For cheesemakers, being served at a top restaurant comes with bragging rights—especially when said chef could call up a big distributor, get more cheeses for less money and never worry it might not be made that month. And chef sales are now so strong that they’ve outpaced retail orders.
“Today, our main business is wholesale to restaurants,” says Breal, and many of those accounts come to them, instead of the other way around. That’s because Saxelby offers access, helping these restaurants manage up to dozens of purveyor relationships.
Colin Alevras offers another reason for Saxelby’s success: “The fact that she’s the nicest person you’re ever likely to meet also helps.”
All this is why last summer Saxelby signed a lease on a 1,200-square-foot refrigerated storage space in Red Hook, which among other benefits, allowed her to become the exclusive distributor of Salvatore Brooklyn ricotta, the hyper-local rich tubs made by her neighbors.
“If you want to help the cheesemakers, you need to be successful, too,” says Breal. With just under 100 restaurant accounts at the time, any unexpected order risked depleting the tiny inventory of the 120-square-foot store. “If a restaurant called and wanted 40 pounds of cheese, that was a significant chunk of what we had in our coolers,” says Saxelby.
She also wanted to make sure she could take careful care of her cargo: Her Red Hook space has a temperature- and humidity-controlled 12-by-25-foot walk-in cooler, an office and enough space to take deliveries or cut 35-pound wheels of Rupert from Consider Bardwell.
As yet the storage space, where temperatures hover in the high 30s, is not about aging. (For that, you’d want things a good 10 degrees warmer.) But affinage is a long-term goal. In fact, in February Saxelby released four beer-washed cheeses created by bathing wheels in four different beers from Sixpoint Craft Ales, based right around the corner from her Red Hook warehouse. “In the future, we can talk to farmers about doing cheeses that we can age in-house,” she says. She already often weighs in on production—suggesting new cheese recipes or tweaks to existing ones.
For now, though, Saxelby’s primary goal is increasing business for the cheesemakers she represents. “We want to be more like partners than just cheerleaders,” says Saxelby. “We want to move more of their cheese, to act more as a distributor than just a retailer. Then the impact is that much greater.”
This mindset doesn’t just apply to cheesemakers.
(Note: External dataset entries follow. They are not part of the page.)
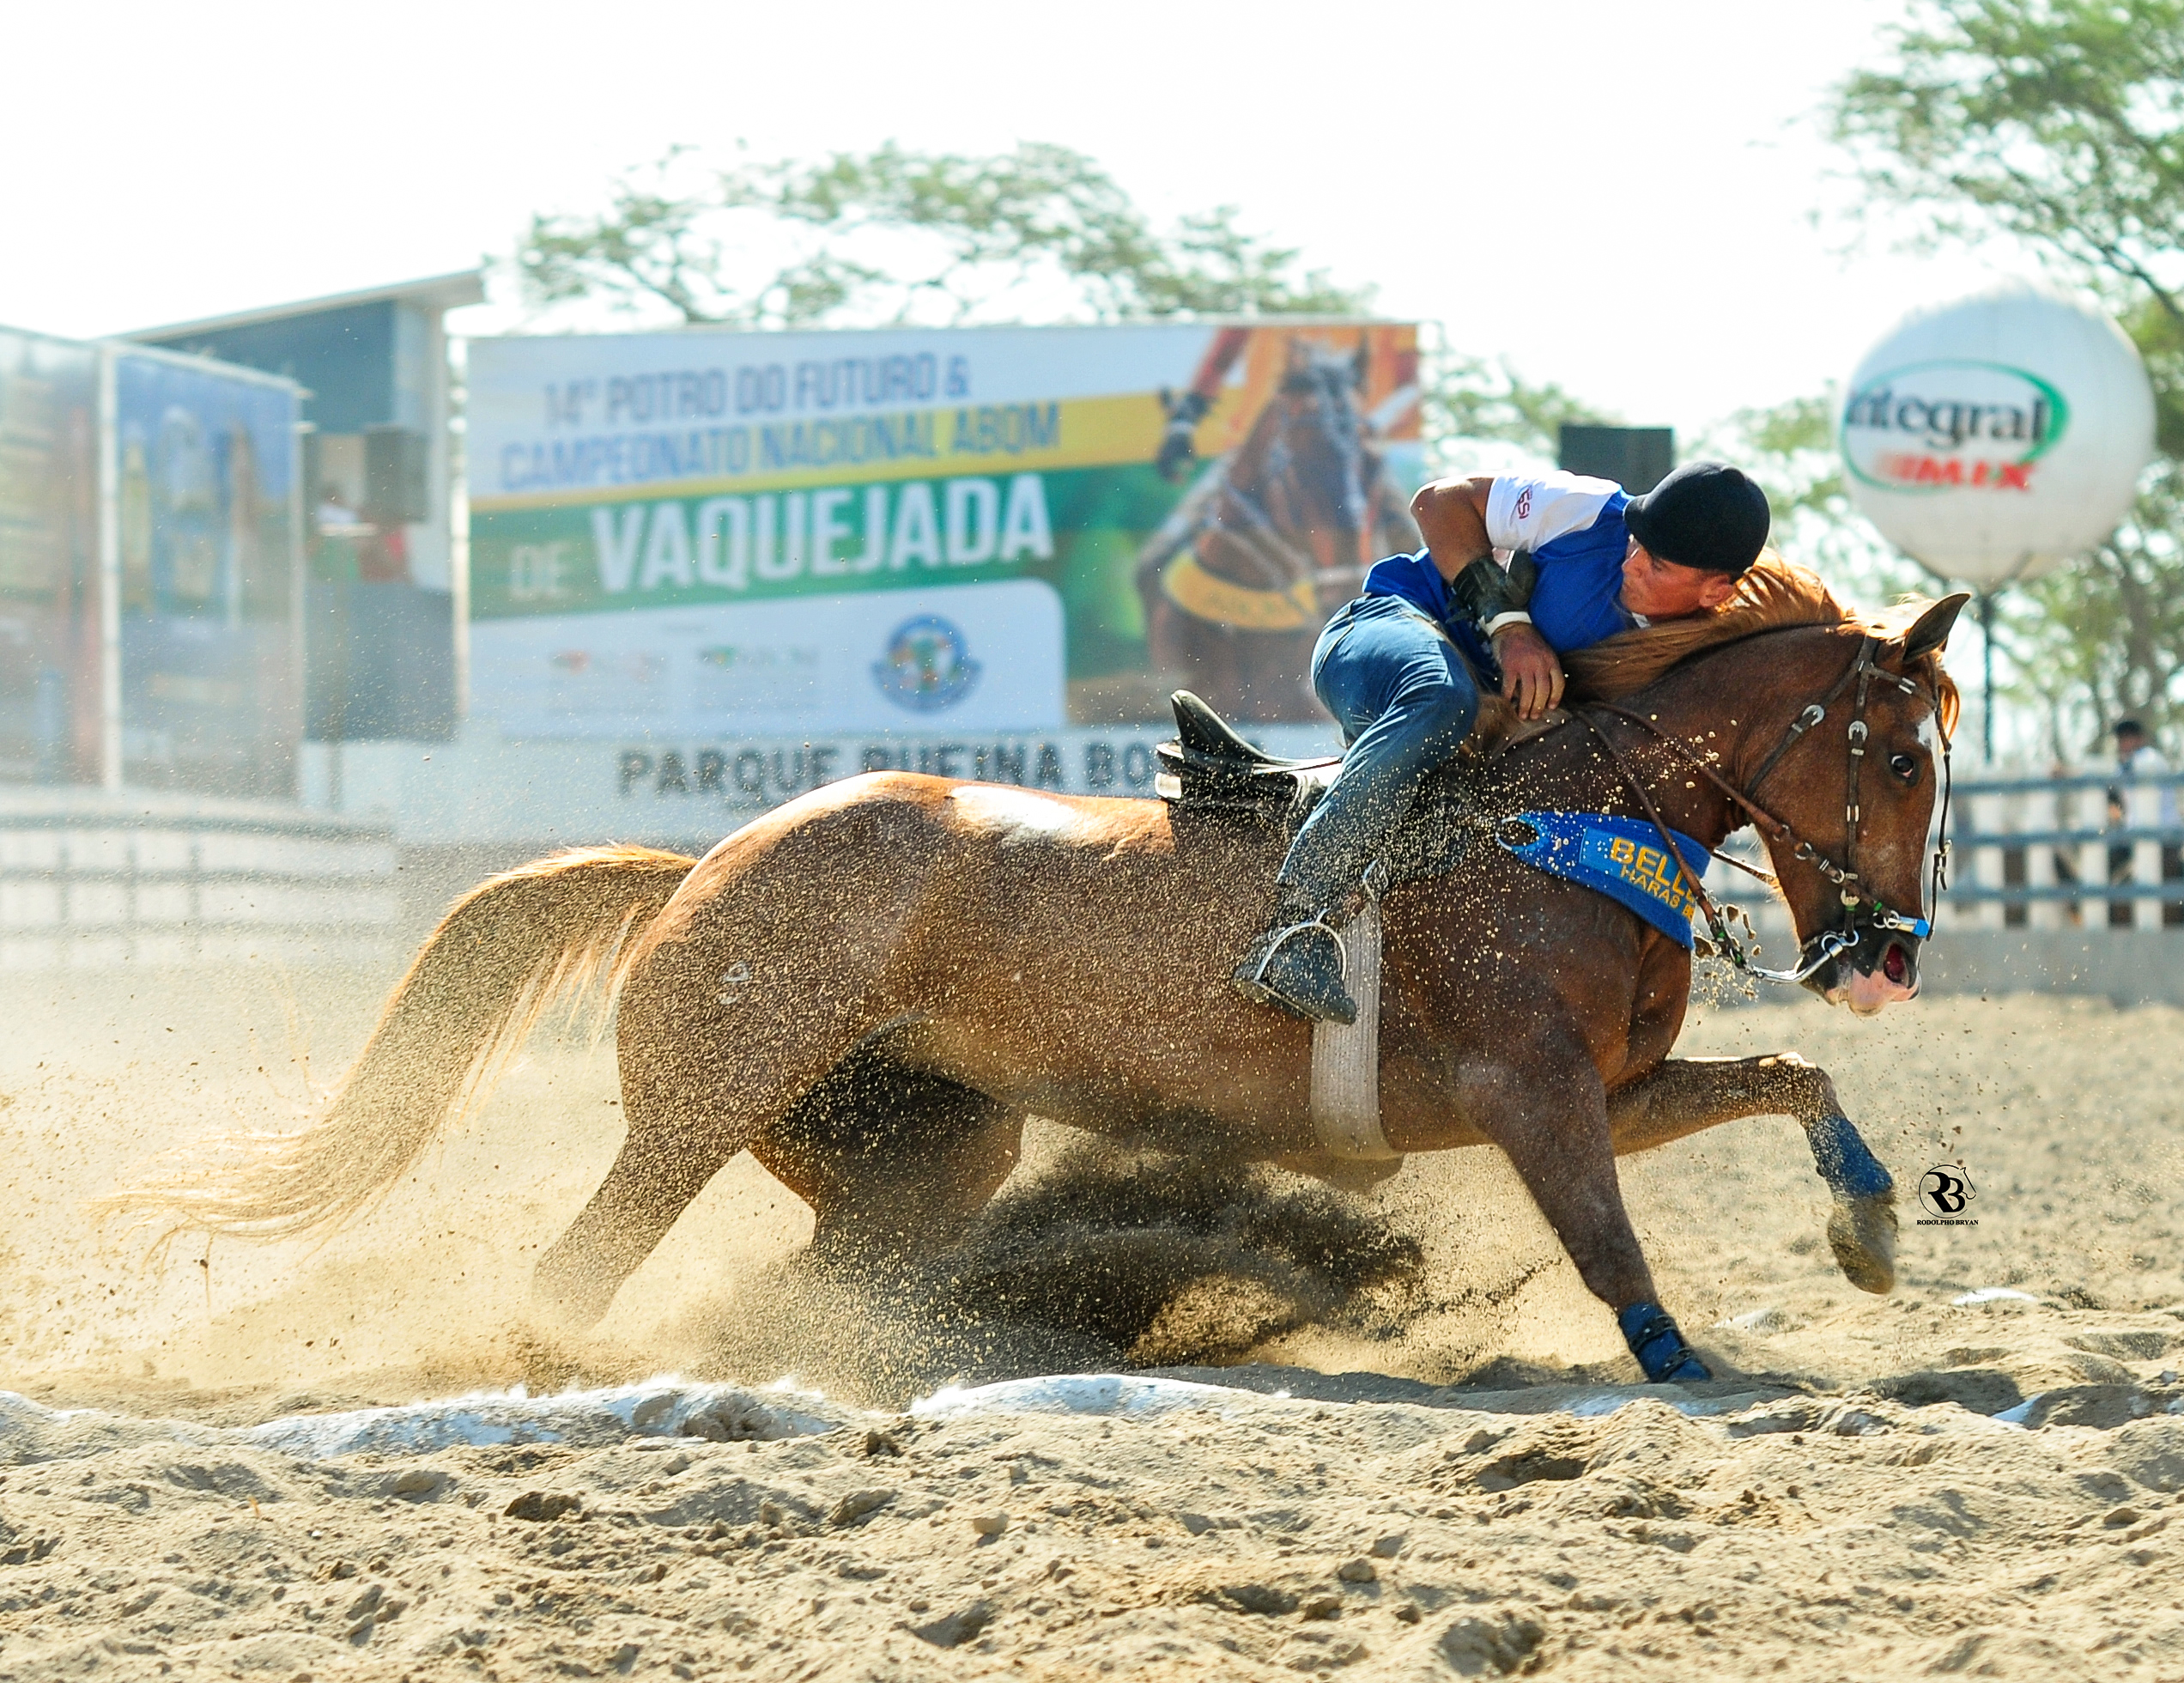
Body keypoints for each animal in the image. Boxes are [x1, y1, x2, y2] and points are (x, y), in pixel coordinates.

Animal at [111, 594, 1974, 1381]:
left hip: (920, 1151)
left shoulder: (1618, 1086)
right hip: (690, 1120)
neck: (1552, 811)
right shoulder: (1536, 1098)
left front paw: (1873, 1233)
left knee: (827, 1287)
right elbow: (1606, 1239)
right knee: (573, 1273)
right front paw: (1680, 1361)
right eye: (1892, 748)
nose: (1885, 948)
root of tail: (693, 869)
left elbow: (1793, 1082)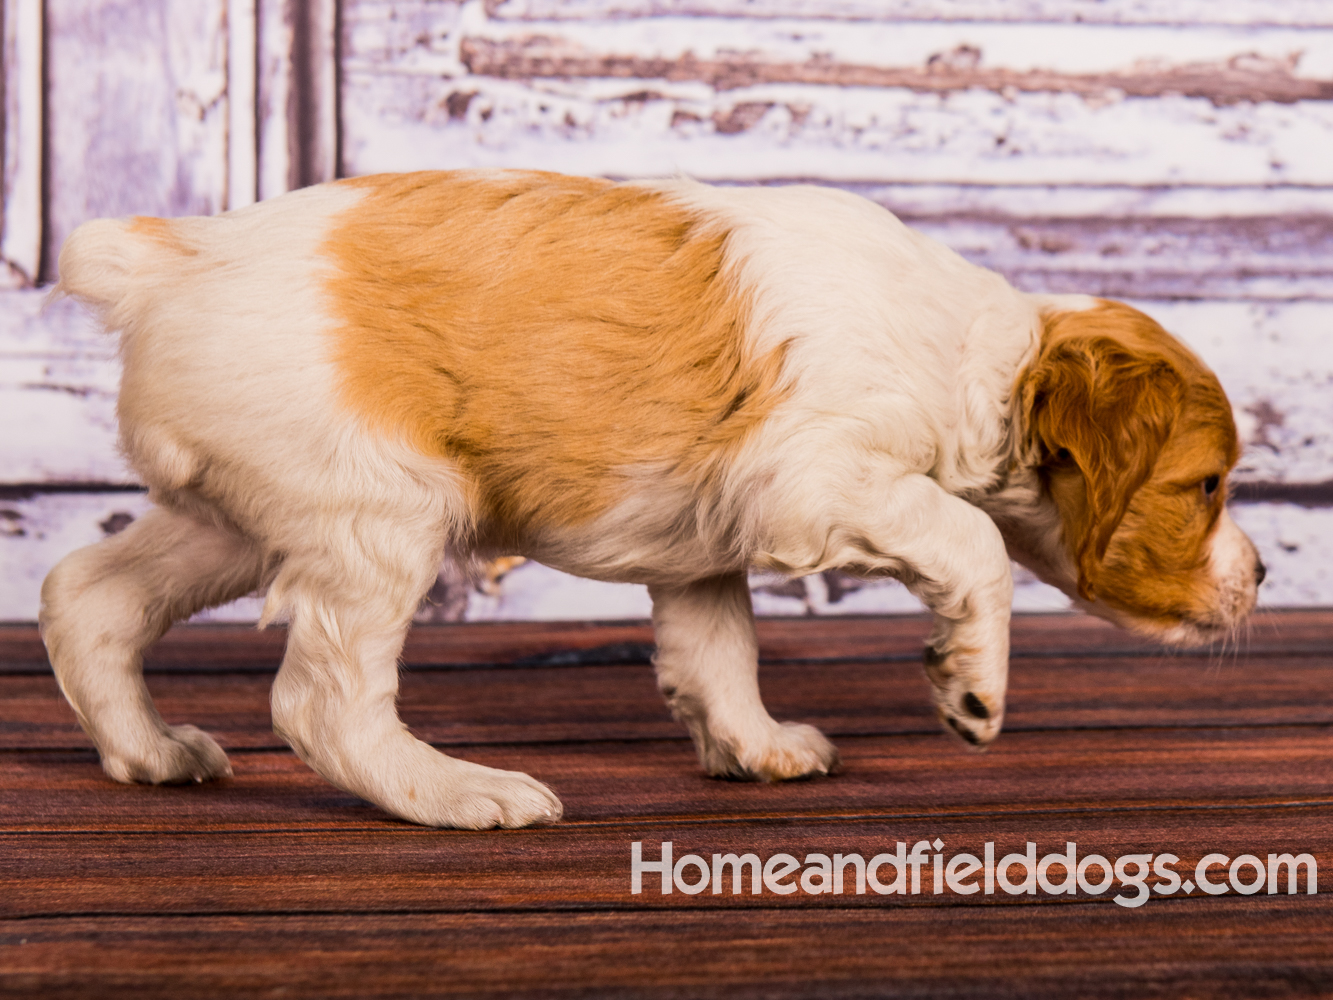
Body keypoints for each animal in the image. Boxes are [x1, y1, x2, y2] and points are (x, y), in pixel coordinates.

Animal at [38, 172, 1258, 832]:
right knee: (321, 701)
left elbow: (716, 650)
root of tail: (167, 262)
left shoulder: (704, 544)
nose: (1266, 573)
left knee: (87, 594)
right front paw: (972, 690)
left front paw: (755, 745)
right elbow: (966, 538)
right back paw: (455, 792)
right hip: (376, 512)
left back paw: (149, 753)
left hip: (240, 513)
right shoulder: (814, 475)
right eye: (1204, 487)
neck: (973, 353)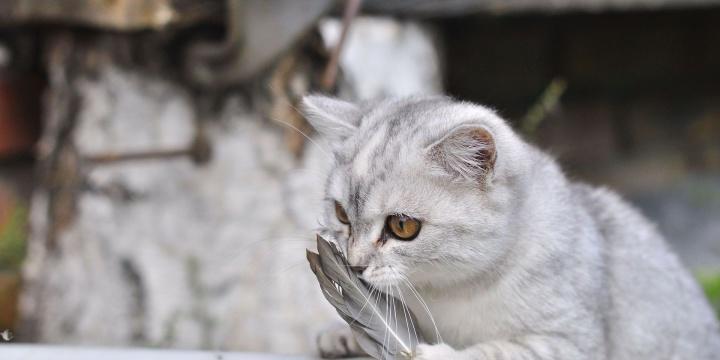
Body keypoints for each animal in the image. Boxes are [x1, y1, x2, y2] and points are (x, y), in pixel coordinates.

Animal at [304, 94, 720, 358]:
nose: (355, 265)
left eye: (402, 226)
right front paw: (343, 334)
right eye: (341, 214)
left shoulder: (570, 342)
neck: (445, 292)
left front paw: (431, 355)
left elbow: (495, 352)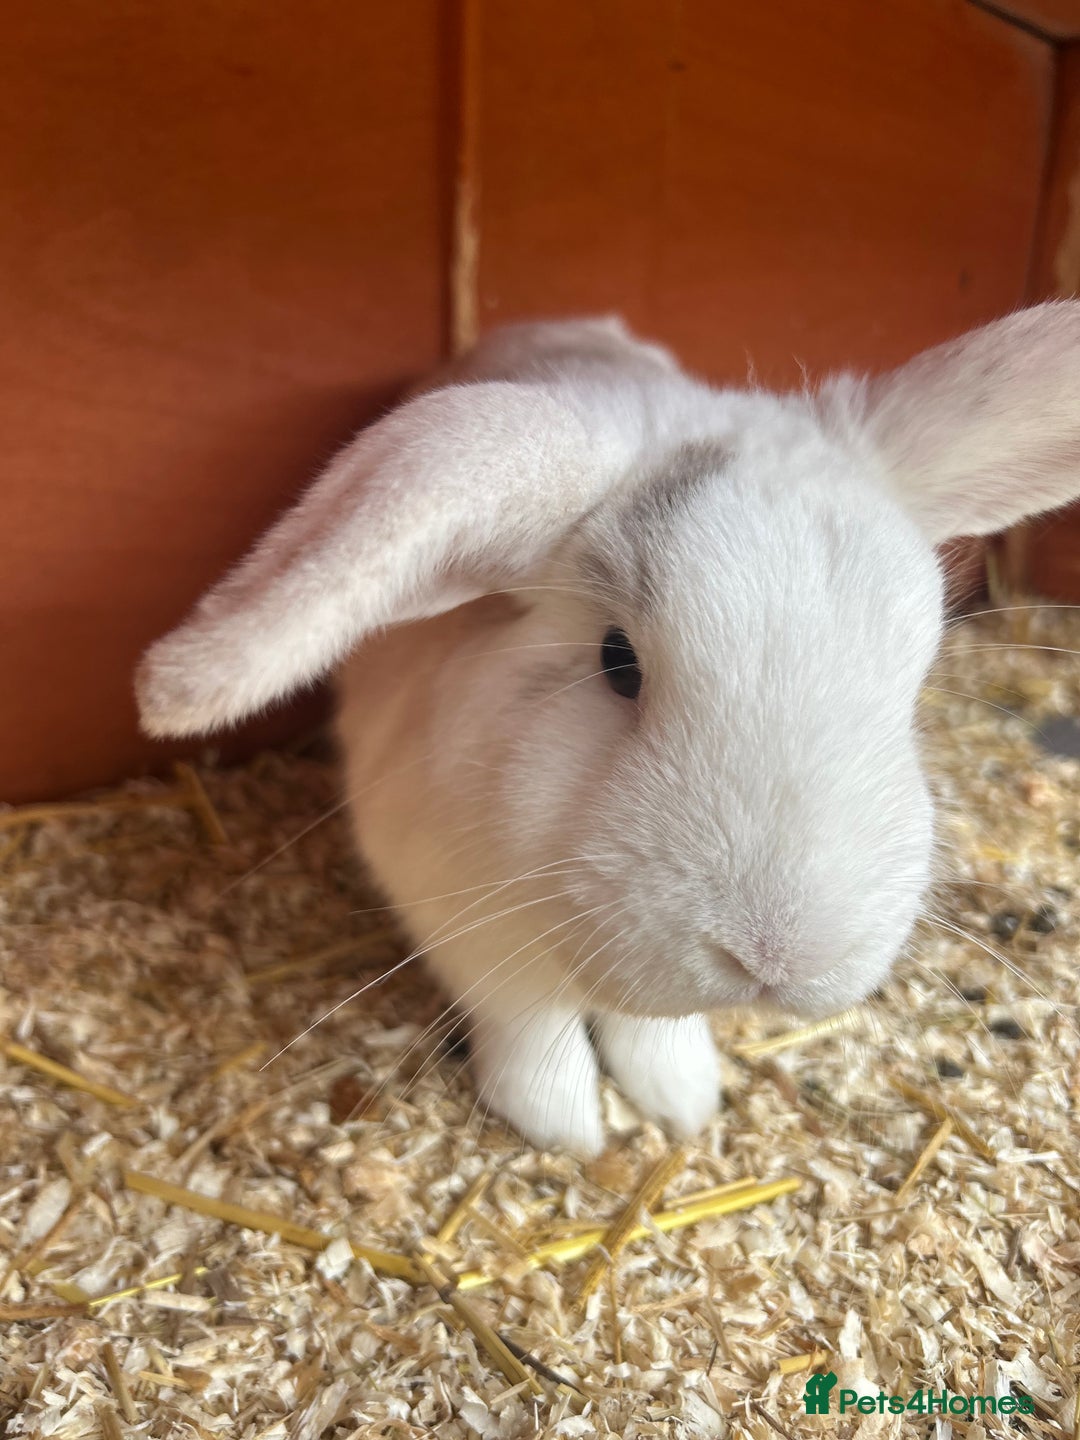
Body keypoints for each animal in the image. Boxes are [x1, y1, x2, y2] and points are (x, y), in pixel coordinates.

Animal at [137, 304, 1080, 1155]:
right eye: (617, 661)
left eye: (911, 670)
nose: (778, 957)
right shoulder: (468, 930)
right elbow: (532, 1027)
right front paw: (568, 1132)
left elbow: (655, 1029)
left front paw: (683, 1103)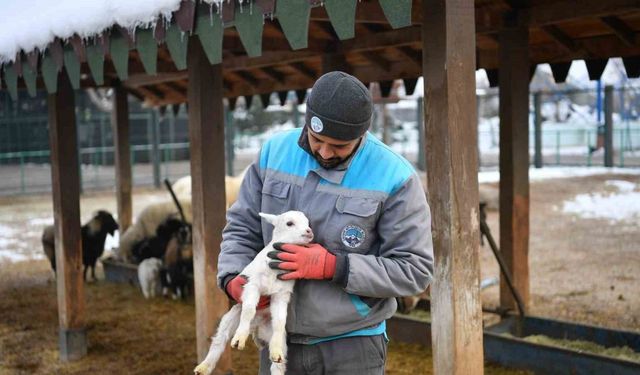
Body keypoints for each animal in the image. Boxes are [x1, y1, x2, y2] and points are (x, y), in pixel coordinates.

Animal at [195, 212, 316, 375]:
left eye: (307, 222)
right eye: (289, 223)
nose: (309, 231)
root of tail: (256, 327)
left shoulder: (281, 294)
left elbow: (279, 321)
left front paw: (276, 349)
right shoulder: (252, 285)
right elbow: (249, 310)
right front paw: (239, 339)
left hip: (273, 334)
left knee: (278, 363)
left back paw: (276, 354)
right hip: (231, 317)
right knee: (219, 341)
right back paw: (204, 367)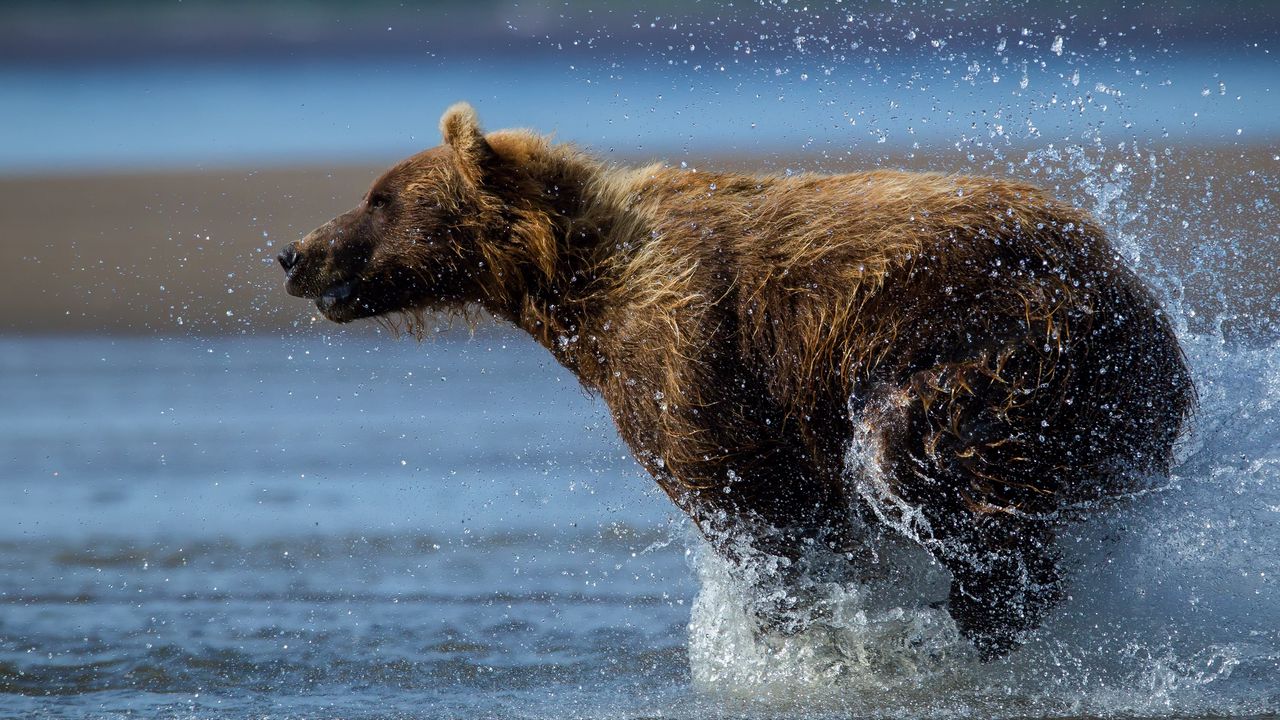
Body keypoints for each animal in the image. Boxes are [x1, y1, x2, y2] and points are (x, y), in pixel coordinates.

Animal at [280, 101, 1198, 655]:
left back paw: (981, 608)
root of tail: (1135, 289)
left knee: (919, 455)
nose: (293, 250)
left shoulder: (690, 359)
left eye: (380, 197)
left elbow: (759, 515)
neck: (580, 288)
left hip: (1012, 344)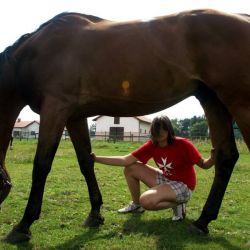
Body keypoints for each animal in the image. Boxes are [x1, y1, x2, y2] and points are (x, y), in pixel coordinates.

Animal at [0, 9, 249, 242]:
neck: (34, 54)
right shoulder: (74, 117)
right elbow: (86, 161)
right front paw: (95, 215)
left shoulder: (55, 109)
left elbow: (41, 166)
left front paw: (23, 226)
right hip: (212, 100)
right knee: (226, 157)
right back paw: (202, 221)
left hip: (238, 102)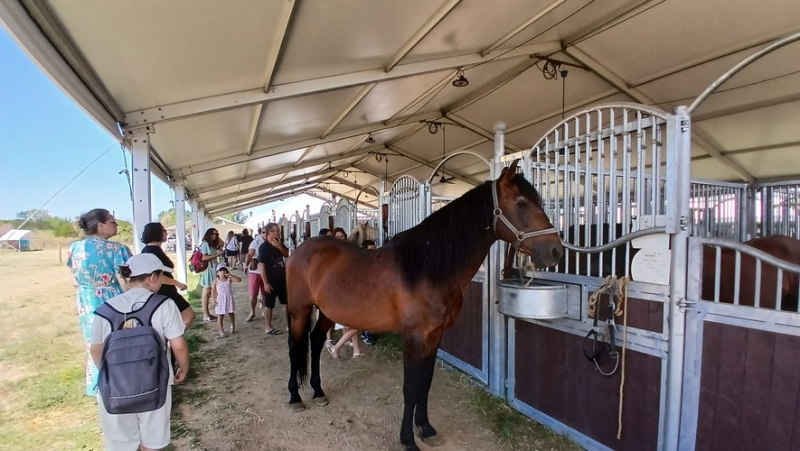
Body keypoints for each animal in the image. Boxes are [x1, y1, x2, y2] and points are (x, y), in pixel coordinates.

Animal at [284, 160, 560, 451]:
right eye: (521, 203)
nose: (556, 251)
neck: (426, 268)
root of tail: (302, 249)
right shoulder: (414, 338)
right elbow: (410, 387)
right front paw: (408, 439)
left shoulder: (434, 336)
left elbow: (424, 384)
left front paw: (426, 429)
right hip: (300, 310)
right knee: (295, 346)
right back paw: (295, 397)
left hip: (327, 311)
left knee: (315, 341)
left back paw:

Last July, Mayor Bloomberg himself named Saxelby Cheesemongers “Small Business of the Year,” noting in a press release that the Essex Street Market had been revitalized “largely as a result of Saxelby’s influence.”
Our wish? Saxelby would apply some of that influence right here, maybe opening a Saxelby satellite in a cheese-scarce stretch closer to home. It might not score an official announcement from the city, but at least it would ease that bike-bound commute.